You know in AI, how the 1st thing you get given as an example is a route finding program. You start at a point and want to get to an endpoint, and the program will look through the roads trying to find the best way there right?
Well, what I do a lot of at work is we have a few tables e.g. 'Persons', 'Addresses' and 'AddressTypes'. To get a person, we also want to join with Addresses to get his primary address and we want to join with AddressTypes to get the primary address type. So all that sort of goes into one select.
Now, lets say we're looking for contracts. When getting a contract we also want to get the name of the solicitor of the contract (he is a person) and we want to get his primary address and his primary address type. That'll go into one select too. Because that's what relational database are good for: joining tables. I don't really want to get the contract, find the id of the person in charge and then loading him in a second query.However, when writing code for this, I find myself having to write the fact that persons joins to Addresses and Addresses join to AddressTypes twice. Once for getting persons and once for getting contracts.

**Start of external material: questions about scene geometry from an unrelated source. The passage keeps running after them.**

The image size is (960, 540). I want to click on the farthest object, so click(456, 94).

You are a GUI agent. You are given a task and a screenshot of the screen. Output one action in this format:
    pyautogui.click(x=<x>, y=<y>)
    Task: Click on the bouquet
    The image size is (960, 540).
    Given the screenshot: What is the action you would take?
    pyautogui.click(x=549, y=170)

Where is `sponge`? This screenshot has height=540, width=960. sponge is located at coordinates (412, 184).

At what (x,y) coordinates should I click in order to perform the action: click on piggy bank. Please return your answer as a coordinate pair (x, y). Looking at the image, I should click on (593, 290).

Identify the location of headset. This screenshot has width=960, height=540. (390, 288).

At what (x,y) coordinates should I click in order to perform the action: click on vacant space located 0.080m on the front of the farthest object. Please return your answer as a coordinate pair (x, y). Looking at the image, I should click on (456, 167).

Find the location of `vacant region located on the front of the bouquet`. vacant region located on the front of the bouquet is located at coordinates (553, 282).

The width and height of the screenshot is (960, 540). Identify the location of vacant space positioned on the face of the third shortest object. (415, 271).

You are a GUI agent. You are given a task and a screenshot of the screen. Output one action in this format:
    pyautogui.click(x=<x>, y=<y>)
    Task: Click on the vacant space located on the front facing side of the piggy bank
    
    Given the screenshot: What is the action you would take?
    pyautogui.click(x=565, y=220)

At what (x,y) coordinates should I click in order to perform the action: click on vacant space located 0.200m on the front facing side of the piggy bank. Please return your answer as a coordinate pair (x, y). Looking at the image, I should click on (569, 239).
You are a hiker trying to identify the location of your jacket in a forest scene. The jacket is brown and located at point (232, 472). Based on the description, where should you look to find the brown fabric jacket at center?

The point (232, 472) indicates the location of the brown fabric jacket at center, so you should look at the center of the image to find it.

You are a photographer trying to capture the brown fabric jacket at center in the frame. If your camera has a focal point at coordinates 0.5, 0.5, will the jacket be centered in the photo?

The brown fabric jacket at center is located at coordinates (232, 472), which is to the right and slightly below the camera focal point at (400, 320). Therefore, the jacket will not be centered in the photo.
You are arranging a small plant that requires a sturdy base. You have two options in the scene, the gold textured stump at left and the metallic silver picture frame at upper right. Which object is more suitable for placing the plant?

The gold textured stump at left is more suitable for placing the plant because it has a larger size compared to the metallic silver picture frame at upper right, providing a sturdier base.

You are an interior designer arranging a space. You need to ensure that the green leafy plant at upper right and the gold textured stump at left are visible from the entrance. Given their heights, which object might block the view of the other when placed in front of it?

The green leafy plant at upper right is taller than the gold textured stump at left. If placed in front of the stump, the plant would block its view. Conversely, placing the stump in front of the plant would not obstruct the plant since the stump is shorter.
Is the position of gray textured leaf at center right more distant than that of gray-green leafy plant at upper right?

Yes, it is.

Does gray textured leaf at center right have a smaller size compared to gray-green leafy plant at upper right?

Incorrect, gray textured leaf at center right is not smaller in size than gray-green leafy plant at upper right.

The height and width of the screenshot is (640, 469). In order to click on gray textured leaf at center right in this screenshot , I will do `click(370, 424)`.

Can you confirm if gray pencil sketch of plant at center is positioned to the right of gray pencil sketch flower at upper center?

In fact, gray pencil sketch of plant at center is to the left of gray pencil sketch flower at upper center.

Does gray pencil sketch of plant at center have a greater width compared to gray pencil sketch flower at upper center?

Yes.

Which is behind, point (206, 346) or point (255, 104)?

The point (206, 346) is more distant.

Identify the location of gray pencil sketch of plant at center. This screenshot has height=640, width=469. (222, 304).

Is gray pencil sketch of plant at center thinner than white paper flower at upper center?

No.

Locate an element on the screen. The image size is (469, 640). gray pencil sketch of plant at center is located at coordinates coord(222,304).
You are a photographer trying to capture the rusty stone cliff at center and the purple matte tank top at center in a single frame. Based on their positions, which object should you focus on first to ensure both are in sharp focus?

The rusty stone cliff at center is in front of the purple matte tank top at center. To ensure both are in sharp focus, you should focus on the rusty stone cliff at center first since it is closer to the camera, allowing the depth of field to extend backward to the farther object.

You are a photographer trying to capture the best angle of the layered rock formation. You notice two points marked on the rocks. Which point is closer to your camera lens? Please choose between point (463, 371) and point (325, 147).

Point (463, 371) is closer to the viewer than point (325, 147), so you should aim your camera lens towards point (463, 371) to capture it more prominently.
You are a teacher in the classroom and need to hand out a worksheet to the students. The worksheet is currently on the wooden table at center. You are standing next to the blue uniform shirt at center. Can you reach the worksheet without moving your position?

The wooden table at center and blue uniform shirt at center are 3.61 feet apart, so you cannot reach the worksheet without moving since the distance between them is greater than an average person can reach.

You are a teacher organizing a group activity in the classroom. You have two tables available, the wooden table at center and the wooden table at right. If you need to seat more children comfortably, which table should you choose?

So, my idea is: wouldn't it be nice if I could define the database in terms of tables and attributes, and relations for getting from one table to another. The relations should get you from an entry in one table to a single entry in another (for example you'd have to say that you want the address for a person that has the Primary flag set to true). You could say the attributes are the endpoints and the relations are the roads. Then, starting from a table, you could ask for all the attributes you wanted from it or any other table. Then you could have an AI style search though the relations in search for a route of joins that will get you the attributes you needed. Then could dynamically build your query from the route, putting in the joins you need and selecting the values you wanted.